Factorization is a technique that transforms an algebraic expression into a product of simpler terms. It's used to simplify complex problems by breaking them down into more manageable parts. In our exercise, factorization is applied to the expressions \(5a+10\) and \(a^2-4\). Let's delve deeper into how this works.

• Factor \(5a + 10\): Observe that both terms share a common factor. Here, 5 is common, so we can factor it out, yielding \(5(a + 2)\). This means multiplying out \(5(a + 2)\) gives the original expression, \(5a+10\).
• Factor \(a^2 - 4\): Recognize \(a^2 - 4\) as a special type of expression called a "difference of squares." It is factored using the formula \(a^2 - b^2 = (a-b)(a+b)\). Therefore, \(a^2 - 4\) factors to \((a-2)(a+2)\).

Understanding factorization is crucial in simplifying algebraic fractions, as it allows for the reduction of terms, making manipulation of expressions easier. Always look for common factors or special patterns like difference of squares when approaching a factorization problem.

The difference of squares is a specific pattern in algebraic expressions that significantly simplifies many algebraic problems. It's easy to spot because it involves two perfect squares separated by a subtraction sign, like \(a^2 - b^2\). Recognizing this pattern is essential in efficiently breaking down equations.

How do you use it?- Identify two squares: For instance, \(a^2 - 4\) can be seen as \(a^2 - 2^2\).- Apply the formula: Once identified, apply the formula \(a^2 - b^2 = (a+b)(a-b)\) to factorize.

In the exercise, \(a^2 - 4\) is decomposed into \((a-2)(a+2)\). This is possible because 4 is a perfect square (2²), making it a typical difference of squares issue.

• This pattern allows simplification of the problem, helping cancel out terms when the expression is part of a fraction.
• Learning to recognize and factor using this pattern is vital because it recurs frequently in algebra problems, providing a quick solution path.
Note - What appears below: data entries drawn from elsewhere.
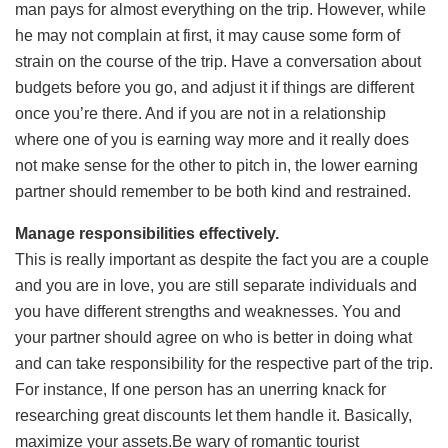
man pays for almost everything on the trip. However, while
he may not complain at first, it may cause some form of
strain on the course of the trip. Have a conversation about
budgets before you go, and adjust it if things are different
once you’re there. And if you are not in a relationship
where one of you is earning way more and it really does
not make sense for the other to pitch in, the lower earning
partner should remember to be both kind and restrained.
Manage responsibilities effectively.
This is really important as despite the fact you are a couple
and you are in love, you are still separate individuals and
you have different strengths and weaknesses. You and
your partner should agree on who is better in doing what
and can take responsibility for the respective part of the trip.
For instance, If one person has an unerring knack for
researching great discounts let them handle it. Basically,
maximize your assets.Be wary of romantic tourist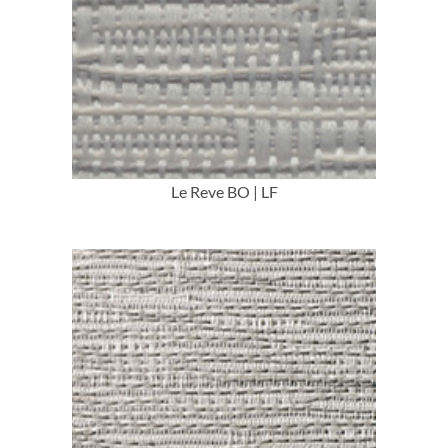
More Info
Le Reve BO | LF
More Info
Simplification is the process of reducing an algebraic expression to its simplest form. This involves canceling out terms, reducing fractions, and combining like terms, among other strategies. In our problem, once we've factored the expressions, we move on to simplify the algebraic fraction.

Here's a quick guide on how this works with the given exercise:

• Cancel common terms: After rewriting the fractions in factored form, we identify common terms that appear in both the numerator and the denominator (like \(a+2\) in our problem) and remove them. This significantly simplifies the remaining expression.
• Multiply remaining terms: With the expressions simplified, multiply the remaining terms in the numerators and denominators. For example, \(\frac{5}{18} \times \frac{10a}{(a-2)}\) results in \(\frac{50a}{18(a-2)}\).
• Simplify further: Look for any numerical simplification, such as reducing \(\frac{50a}{18(a-2)}\) to \(\frac{25a}{9(a-2)}\) by dividing both 50 and 18 by their greatest common divisor, 2.

Simplicity isn't just about making numbers smaller. It's about revealing the structure of the problem in a clearer, more manageable form. That's why simplification is such a crucial skill in algebra.